*Your task*: Copy out the text of every item below word for word, leaving out the pictures.

====== Data extract

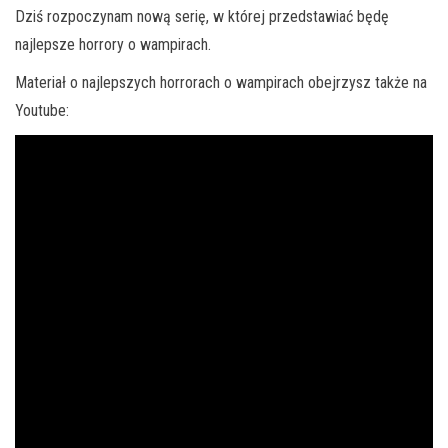
Dziś rozpoczynam nową serię, w której przedstawiać będę
najlepsze horrory o wampirach.
Materiał o najlepszych horrorach o wampirach obejrzysz także na
Youtube:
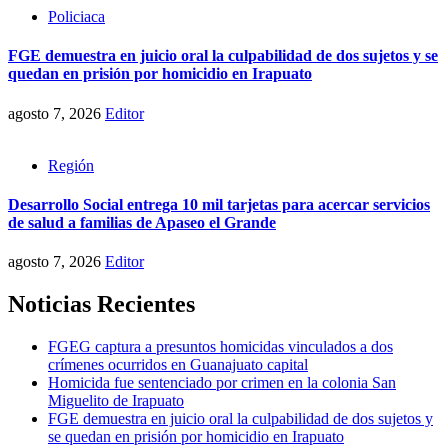
Policiaca
FGE demuestra en juicio oral la culpabilidad de dos sujetos y se
quedan en prisión por homicidio en Irapuato
agosto 7, 2026
Editor
Región
Desarrollo Social entrega 10 mil tarjetas para acercar servicios
de salud a familias de Apaseo el Grande
agosto 7, 2026
Editor
Noticias Recientes
FGEG captura a presuntos homicidas vinculados a dos
crímenes ocurridos en Guanajuato capital
Homicida fue sentenciado por crimen en la colonia San
Miguelito de Irapuato
FGE demuestra en juicio oral la culpabilidad de dos sujetos y
se quedan en prisión por homicidio en Irapuato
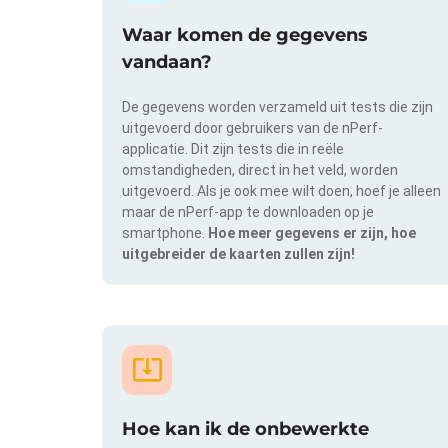
Waar komen de gegevens
vandaan?
De gegevens worden verzameld uit tests die zijn
uitgevoerd door gebruikers van de nPerf-
applicatie. Dit zijn tests die in reële
omstandigheden, direct in het veld, worden
uitgevoerd. Als je ook mee wilt doen, hoef je alleen
maar de nPerf-app te downloaden op je
smartphone.
Hoe meer gegevens er zijn, hoe
uitgebreider de kaarten zullen zijn!
Hoe kan ik de onbewerkte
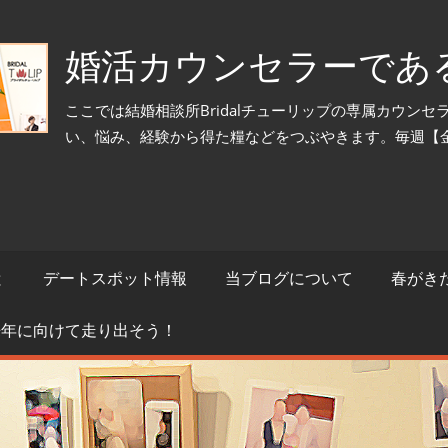
婚活カウンセラーであ
ここでは結婚相談所Bridalチューリップの専属カウン
い、悩み、経験から得た糧などをつぶやきます。毎週【
と
デートスポット情報
当ブログについて
春がき
来年に向けて走り出そう！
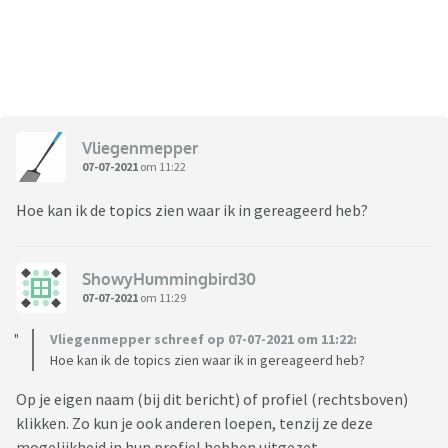
Vliegenmepper
07-07-2021
om 11:22
Hoe kan ik de topics zien waar ik in gereageerd heb?
ShowyHummingbird30
07-07-2021
om 11:29
Vliegenmepper schreef op 07-07-2021 om 11:22:
Hoe kan ik de topics zien waar ik in gereageerd heb?
Op je eigen naam (bij dit bericht) of profiel (rechtsboven)
klikken. Zo kun je ook anderen loepen, tenzij ze deze
mogelijkheid in hun profiel hebben uitgezet.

============

*Response*:
Dziś rozpoczynam nową serię, w której przedstawiać będę
najlepsze horrory o wampirach.
Materiał o najlepszych horrorach o wampirach obejrzysz także na
Youtube:
Policiaca
FGE demuestra en juicio oral la culpabilidad de dos sujetos y se
quedan en prisión por homicidio en Irapuato
agosto 7, 2026
Editor
Región
Desarrollo Social entrega 10 mil tarjetas para acercar servicios
de salud a familias de Apaseo el Grande
agosto 7, 2026
Editor
Noticias Recientes
FGEG captura a presuntos homicidas vinculados a dos
crímenes ocurridos en Guanajuato capital
Homicida fue sentenciado por crimen en la colonia San
Miguelito de Irapuato
FGE demuestra en juicio oral la culpabilidad de dos sujetos y
se quedan en prisión por homicidio en Irapuato
Waar komen de gegevens
vandaan?
De gegevens worden verzameld uit tests die zijn
uitgevoerd door gebruikers van de nPerf-
applicatie. Dit zijn tests die in reële
omstandigheden, direct in het veld, worden
uitgevoerd. Als je ook mee wilt doen, hoef je alleen
maar de nPerf-app te downloaden op je
smartphone.
Hoe meer gegevens er zijn, hoe
uitgebreider de kaarten zullen zijn!
Hoe kan ik de onbewerkte
婚活カウンセラーであ
ここでは結婚相談所Bridalチューリップの専属カウン
い、悩み、経験から得た糧などをつぶやきます。毎週【
と
デートスポット情報
当ブログについて
春がき
来年に向けて走り出そう！
Vliegenmepper
07-07-2021
om 11:22
Hoe kan ik de topics zien waar ik in gereageerd heb?
ShowyHummingbird30
07-07-2021
om 11:29
Vliegenmepper schreef op 07-07-2021 om 11:22:
Hoe kan ik de topics zien waar ik in gereageerd heb?
Op je eigen naam (bij dit bericht) of profiel (rechtsboven)
klikken. Zo kun je ook anderen loepen, tenzij ze deze
mogelijkheid in hun profiel hebben uitgezet.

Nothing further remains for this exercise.